Se você pensa que a palavra Baquaqua é uma onomatopeia, não se sinta sozinho. Você certamente estará junto aos mais de duzentos milhões de brasileiros que não saberão que se trata do sobrenome de um africano escravizado que chegou ao Brasil na primeira metade do século XIX e depois passou por vários países, com uma jornada de vida ainda pouco conhecida por nossa nação. É graças a uma biografia escrita por um pastor estadunidense há mais de um século e ao trabalho que a Companhia do Pássaro – Voo e Teatro está realizando com o espetáculo Baquaqua: documento dramático extraordinário, baseado nesta biografia, que este personagem fascinante começa a ser revelado para o nosso país.

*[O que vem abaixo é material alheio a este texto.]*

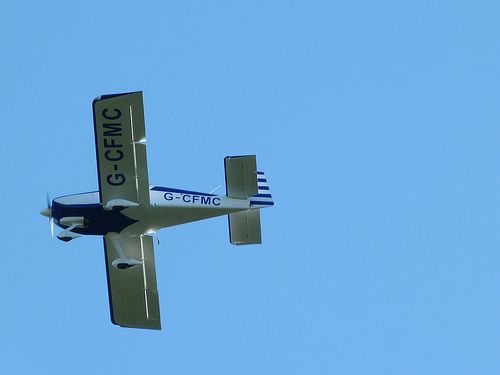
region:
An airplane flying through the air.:
[29, 66, 295, 351]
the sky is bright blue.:
[339, 197, 431, 261]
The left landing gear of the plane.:
[108, 240, 144, 274]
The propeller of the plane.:
[33, 193, 54, 235]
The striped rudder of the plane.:
[257, 166, 272, 212]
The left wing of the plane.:
[101, 244, 166, 340]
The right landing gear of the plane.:
[103, 195, 138, 215]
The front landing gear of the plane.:
[55, 217, 90, 244]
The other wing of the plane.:
[81, 90, 156, 202]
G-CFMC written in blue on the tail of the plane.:
[158, 186, 223, 212]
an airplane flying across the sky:
[17, 33, 377, 336]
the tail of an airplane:
[218, 143, 278, 254]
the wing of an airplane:
[85, 83, 166, 188]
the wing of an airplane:
[92, 238, 184, 333]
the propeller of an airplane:
[31, 181, 54, 248]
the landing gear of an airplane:
[99, 196, 144, 218]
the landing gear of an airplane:
[106, 238, 142, 275]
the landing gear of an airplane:
[58, 213, 88, 248]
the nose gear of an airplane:
[54, 212, 91, 244]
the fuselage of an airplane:
[75, 189, 223, 244]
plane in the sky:
[32, 80, 297, 360]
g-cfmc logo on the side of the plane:
[160, 184, 227, 216]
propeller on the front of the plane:
[34, 193, 57, 244]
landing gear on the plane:
[95, 197, 145, 279]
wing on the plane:
[103, 278, 167, 339]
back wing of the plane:
[212, 150, 261, 197]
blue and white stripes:
[258, 174, 274, 211]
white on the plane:
[60, 195, 96, 210]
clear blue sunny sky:
[308, 172, 401, 267]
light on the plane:
[133, 132, 148, 147]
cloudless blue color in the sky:
[295, 69, 407, 150]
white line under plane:
[133, 235, 149, 292]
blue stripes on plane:
[251, 173, 277, 206]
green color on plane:
[121, 290, 136, 310]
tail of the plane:
[213, 151, 285, 257]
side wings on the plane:
[88, 258, 178, 327]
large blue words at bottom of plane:
[95, 102, 146, 192]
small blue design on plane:
[110, 253, 150, 280]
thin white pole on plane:
[195, 176, 222, 194]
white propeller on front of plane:
[23, 187, 64, 254]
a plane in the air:
[34, 80, 285, 337]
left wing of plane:
[87, 85, 157, 192]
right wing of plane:
[99, 230, 168, 337]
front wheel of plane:
[51, 220, 84, 245]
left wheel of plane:
[99, 192, 145, 219]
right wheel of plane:
[109, 252, 145, 276]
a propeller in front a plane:
[36, 183, 58, 241]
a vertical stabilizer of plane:
[254, 165, 279, 212]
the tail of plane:
[217, 146, 279, 256]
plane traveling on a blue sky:
[16, 53, 316, 355]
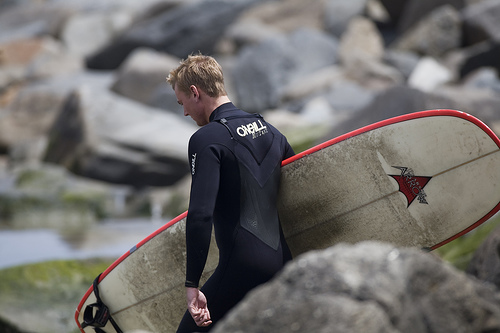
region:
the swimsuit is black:
[164, 100, 292, 292]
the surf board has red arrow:
[313, 119, 486, 241]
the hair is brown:
[171, 53, 233, 100]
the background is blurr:
[260, 47, 444, 100]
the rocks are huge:
[73, 86, 166, 168]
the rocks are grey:
[56, 88, 158, 164]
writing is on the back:
[230, 111, 271, 140]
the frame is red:
[341, 122, 374, 140]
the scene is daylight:
[4, 42, 496, 332]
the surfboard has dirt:
[316, 153, 399, 240]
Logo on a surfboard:
[388, 161, 433, 211]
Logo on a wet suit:
[230, 115, 265, 140]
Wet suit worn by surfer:
[165, 111, 295, 326]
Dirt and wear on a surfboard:
[295, 190, 345, 245]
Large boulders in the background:
[307, 1, 442, 86]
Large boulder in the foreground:
[186, 225, 496, 330]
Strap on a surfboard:
[75, 265, 140, 330]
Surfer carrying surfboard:
[150, 43, 315, 329]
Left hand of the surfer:
[172, 278, 219, 326]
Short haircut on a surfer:
[155, 43, 230, 113]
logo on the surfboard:
[363, 151, 441, 221]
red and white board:
[327, 108, 475, 228]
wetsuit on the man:
[174, 115, 292, 260]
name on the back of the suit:
[226, 115, 281, 162]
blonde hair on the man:
[166, 38, 231, 117]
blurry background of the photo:
[56, 76, 135, 148]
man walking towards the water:
[114, 26, 367, 302]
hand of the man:
[163, 272, 220, 330]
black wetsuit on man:
[148, 78, 318, 290]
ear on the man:
[181, 76, 213, 109]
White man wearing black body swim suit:
[162, 50, 292, 322]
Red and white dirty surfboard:
[78, 109, 496, 330]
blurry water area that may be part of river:
[4, 213, 150, 284]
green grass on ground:
[4, 266, 91, 300]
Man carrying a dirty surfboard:
[103, 52, 494, 274]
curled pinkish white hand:
[174, 279, 216, 326]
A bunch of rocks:
[43, 26, 163, 212]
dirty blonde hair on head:
[165, 51, 227, 96]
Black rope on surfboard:
[79, 279, 114, 331]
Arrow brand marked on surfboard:
[381, 144, 438, 220]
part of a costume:
[256, 237, 273, 266]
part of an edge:
[441, 226, 470, 257]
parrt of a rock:
[356, 280, 395, 325]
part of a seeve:
[178, 270, 193, 305]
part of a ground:
[1, 282, 40, 311]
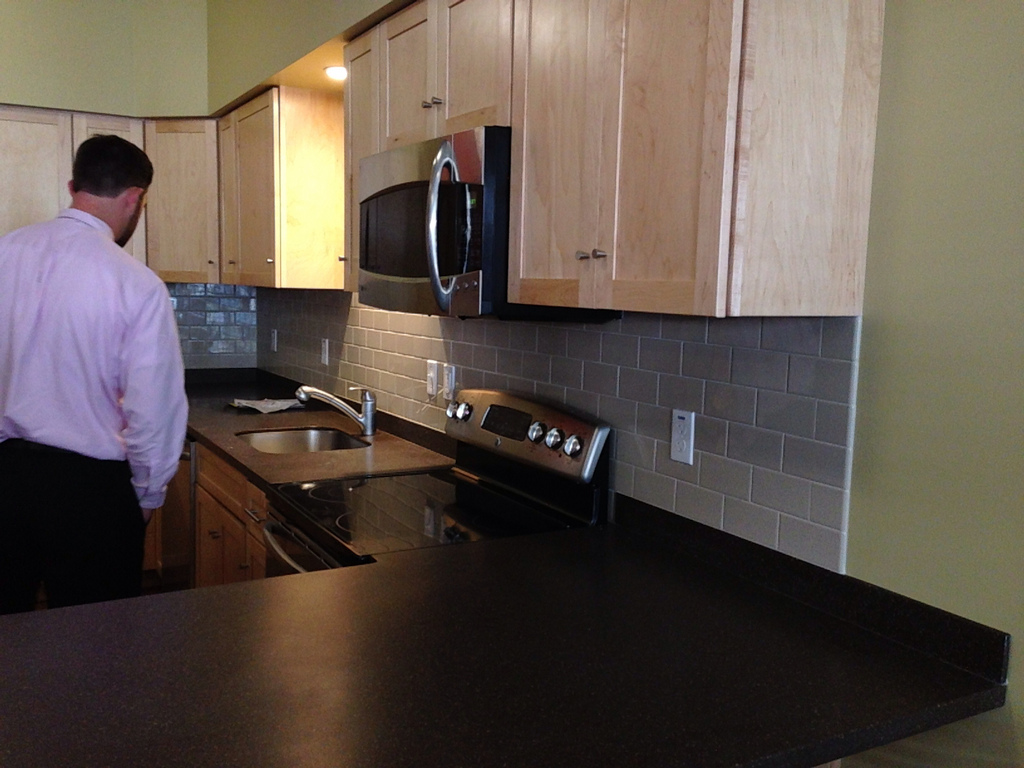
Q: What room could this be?
A: It is a kitchen.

O mulçumano Mahommah Gardo Baquaqua nasceu no território que hoje conhecemos pelo nome de Benin antes da arbitrária divisão territorial africana imposta pelos invasores europeus àquele continente. Baquaqua chegou ao estado de Pernambuco, importante entreposto para a escravidão mercantil da época, em 1845 e dois anos depois já estava trabalhando no Rio Grande do Sul. Depois foi para Nova York, Haiti, Detroit, Canadá e finalmente Inglaterra.

Dois são os trunfos da peça. O primeiro é relacionar a escravidão mercantil do passado com o racismo imperante presente em nossa sociedade e manifestado nas mais diferentes formas como comentários nas redes sociais, violência contra jovens negros ou discriminação no momento de empregar alguém, por exemplo. Infelizmente a lista pode ser longa e é, sem dúvida, reflexo da situação imposta aos milhões de africanos raptados da sua terra mãe e também do fato de países formados sob o peso da escravidão como o Brasil e os Estados Unidos nunca terem lidado seriamente com esta mancha histórica.

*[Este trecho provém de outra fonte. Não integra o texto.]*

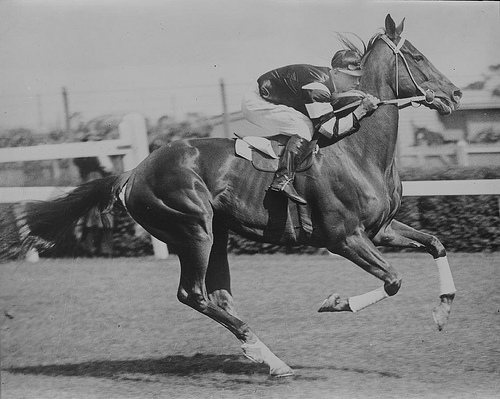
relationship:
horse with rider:
[130, 14, 466, 374] [245, 50, 373, 189]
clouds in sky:
[30, 14, 264, 106] [9, 6, 362, 130]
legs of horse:
[139, 194, 294, 379] [130, 14, 466, 374]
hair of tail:
[8, 200, 91, 259] [15, 161, 119, 263]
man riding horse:
[232, 49, 380, 206] [130, 14, 466, 374]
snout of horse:
[422, 65, 465, 120] [130, 14, 466, 374]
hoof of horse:
[316, 294, 345, 316] [130, 14, 466, 374]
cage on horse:
[221, 163, 288, 236] [130, 14, 466, 374]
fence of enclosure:
[6, 126, 173, 254] [11, 122, 491, 236]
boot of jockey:
[265, 136, 305, 207] [229, 44, 365, 201]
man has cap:
[232, 49, 380, 206] [333, 43, 363, 73]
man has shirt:
[232, 49, 380, 206] [258, 63, 362, 135]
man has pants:
[232, 49, 364, 202] [239, 87, 320, 153]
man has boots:
[232, 49, 380, 206] [269, 140, 315, 205]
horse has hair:
[0, 12, 463, 384] [0, 174, 120, 261]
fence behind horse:
[0, 111, 169, 261] [130, 14, 466, 374]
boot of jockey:
[265, 135, 317, 205] [241, 47, 385, 212]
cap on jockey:
[332, 49, 365, 76] [241, 47, 385, 212]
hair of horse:
[0, 174, 120, 261] [0, 12, 463, 384]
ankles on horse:
[339, 282, 389, 317] [0, 12, 463, 384]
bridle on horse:
[372, 30, 436, 106] [0, 12, 463, 384]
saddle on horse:
[236, 125, 323, 173] [0, 12, 463, 384]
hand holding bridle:
[351, 90, 382, 122] [373, 29, 436, 108]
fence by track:
[0, 111, 169, 261] [3, 255, 483, 396]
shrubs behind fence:
[401, 161, 484, 251] [2, 109, 483, 261]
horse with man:
[0, 12, 463, 384] [232, 49, 380, 206]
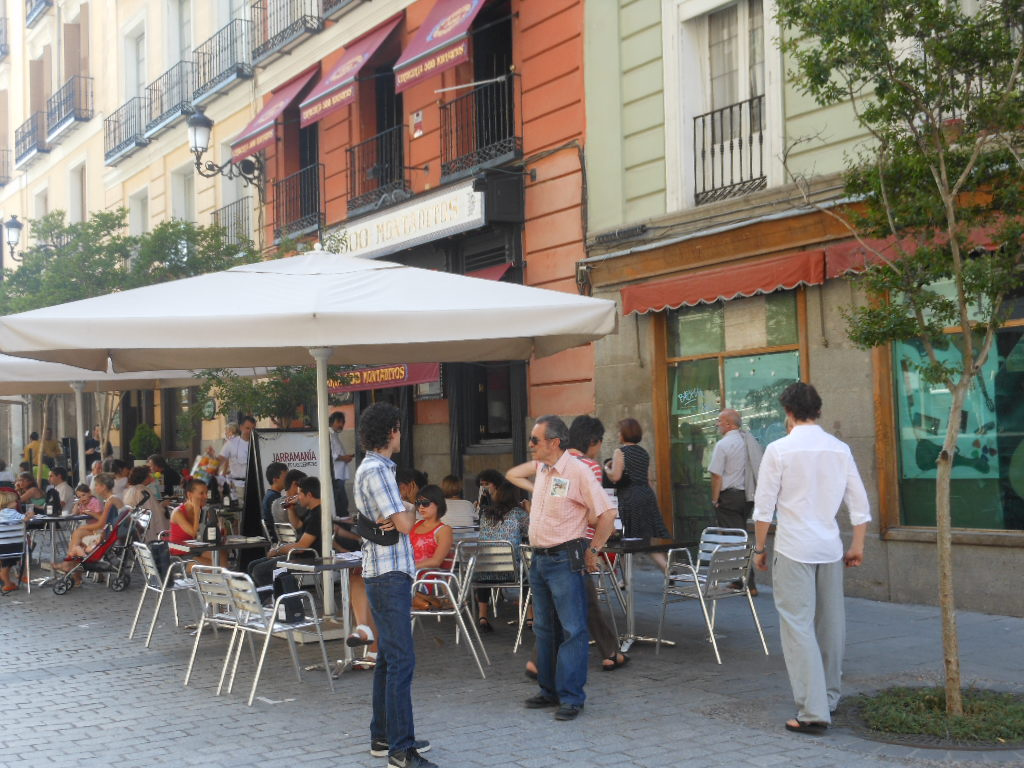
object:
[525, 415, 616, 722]
man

O outro trunfo é não cair na dualidade do tipo “Baquaqua é bom e os outros são maus,” pois a vida é sempre um pouco mais complexa do que desejamos. Seu alcoolismo é mencionado e a sua experiência ao chegar no Haiti, a primeira nação da Américas a abolir a escravidão e onde os negros estavam no poder há décadas, levou-o a decepcionar-se com as desigualdades nas relações de classe na sociedade haitiana de então. Dois fatos que ganharam destaque na peça demonstrando a complexidade das relações sociais.

Contar a vida de uma pessoa com tamanha jornada como Baquaqua em cerca de 1 hora não é tarefa fácil. Claro que é preciso selecionar o que se julga mais importante passar para o público e ao mesmo tempo não deixar o espetáculo lento. Nas escolhas, sempre haverá perdas. Por exemplo, a paixão correspondida de Baquaqua pela cunhada branca do pastor é levemente citada. Porém, foi este acontecimento que fez com que ele fugisse para o Canadá para escapar da morte aos que ousassem uma relação inter-racial nos Estados Unidos de então. Um episódio que poderia ser melhor explorado na peça.

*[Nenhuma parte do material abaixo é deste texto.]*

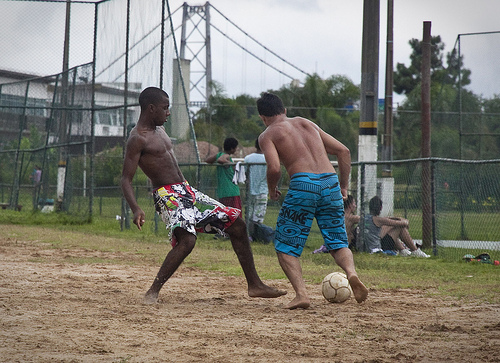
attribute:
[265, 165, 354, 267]
short — blue, colorful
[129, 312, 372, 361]
ground — brown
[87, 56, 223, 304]
man — shirtless, black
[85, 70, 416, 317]
boys — standing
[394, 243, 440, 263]
shoes — white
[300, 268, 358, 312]
ball — white, soccer, dirty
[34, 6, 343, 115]
bridge — grey, top, tall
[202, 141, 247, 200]
t-shirt — green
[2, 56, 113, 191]
fence — green, black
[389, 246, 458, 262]
sneakers — white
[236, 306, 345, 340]
dirt — muddy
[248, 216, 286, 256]
backpack — blue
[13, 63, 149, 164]
building — brown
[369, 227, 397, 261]
trunks — black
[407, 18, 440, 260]
pole — metal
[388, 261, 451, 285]
grass — green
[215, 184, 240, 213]
shorts — red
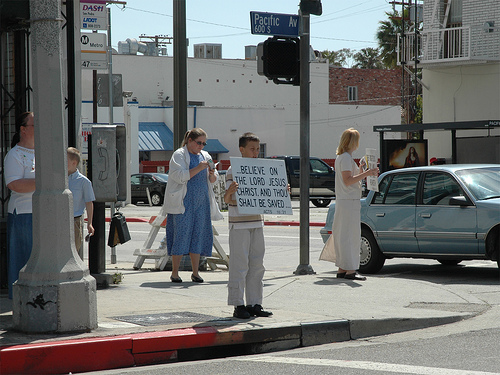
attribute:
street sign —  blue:
[248, 9, 301, 38]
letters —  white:
[252, 13, 300, 33]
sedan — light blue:
[320, 162, 499, 272]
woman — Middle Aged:
[161, 119, 221, 291]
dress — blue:
[168, 141, 218, 270]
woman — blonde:
[318, 126, 380, 280]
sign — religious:
[223, 152, 294, 219]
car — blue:
[301, 118, 498, 293]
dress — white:
[318, 152, 365, 272]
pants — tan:
[217, 207, 283, 325]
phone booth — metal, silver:
[89, 121, 124, 287]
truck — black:
[235, 118, 357, 233]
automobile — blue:
[320, 162, 497, 274]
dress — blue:
[167, 146, 223, 251]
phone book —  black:
[106, 207, 132, 249]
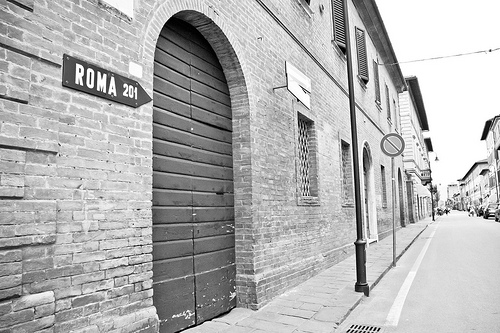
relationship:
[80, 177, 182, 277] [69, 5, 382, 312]
brick on building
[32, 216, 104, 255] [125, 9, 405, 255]
brick on building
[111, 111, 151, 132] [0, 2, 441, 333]
brick on brick building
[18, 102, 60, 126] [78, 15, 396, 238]
brick on building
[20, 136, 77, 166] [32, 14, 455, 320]
brick on brick building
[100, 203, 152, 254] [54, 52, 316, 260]
brick on building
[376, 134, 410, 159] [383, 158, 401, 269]
sign with pole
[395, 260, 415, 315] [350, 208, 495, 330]
line on road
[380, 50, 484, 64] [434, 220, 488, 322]
cable crossing street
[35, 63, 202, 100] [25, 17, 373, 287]
arrow on building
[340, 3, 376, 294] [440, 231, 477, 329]
lamp pole on street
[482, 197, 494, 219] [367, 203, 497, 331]
car parked on street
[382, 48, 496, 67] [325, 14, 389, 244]
cable going from building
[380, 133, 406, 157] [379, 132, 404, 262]
sign on pole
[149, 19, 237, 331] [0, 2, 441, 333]
door to brick building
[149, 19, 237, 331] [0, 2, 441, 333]
door on brick building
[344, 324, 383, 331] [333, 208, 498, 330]
sewer grate on road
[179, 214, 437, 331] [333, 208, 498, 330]
sidewalk alongside road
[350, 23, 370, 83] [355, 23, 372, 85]
shutters on window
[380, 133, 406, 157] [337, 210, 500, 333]
sign on road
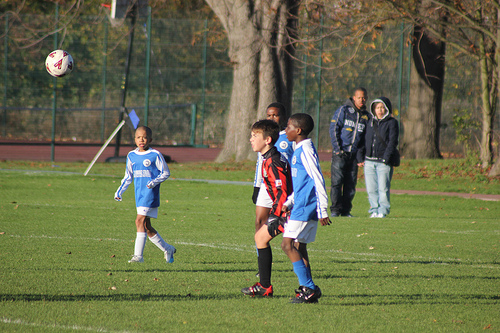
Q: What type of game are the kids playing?
A: Soccer.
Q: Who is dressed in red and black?
A: The child.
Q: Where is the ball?
A: In the air.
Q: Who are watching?
A: Spectators.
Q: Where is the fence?
A: Behind the players.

A Cia. do Pássaro criou um espetáculo onde a agilidade está presente em cada cena com um cenário onde os objetos cênicos tem fácil adaptação para cada uma delas e adequam-se ao pequeno espaço onde é apresentado. O texto tem humor e uma linguagem de fácil entendimento sem cair no lado raso da língua. O fio condutor da dramaturgia é o mar, este ente que testemunhou a travessia sem volta de milhões de pessoas para terras distantes e que levou Baquaqua a tantos lugares do nosso continente.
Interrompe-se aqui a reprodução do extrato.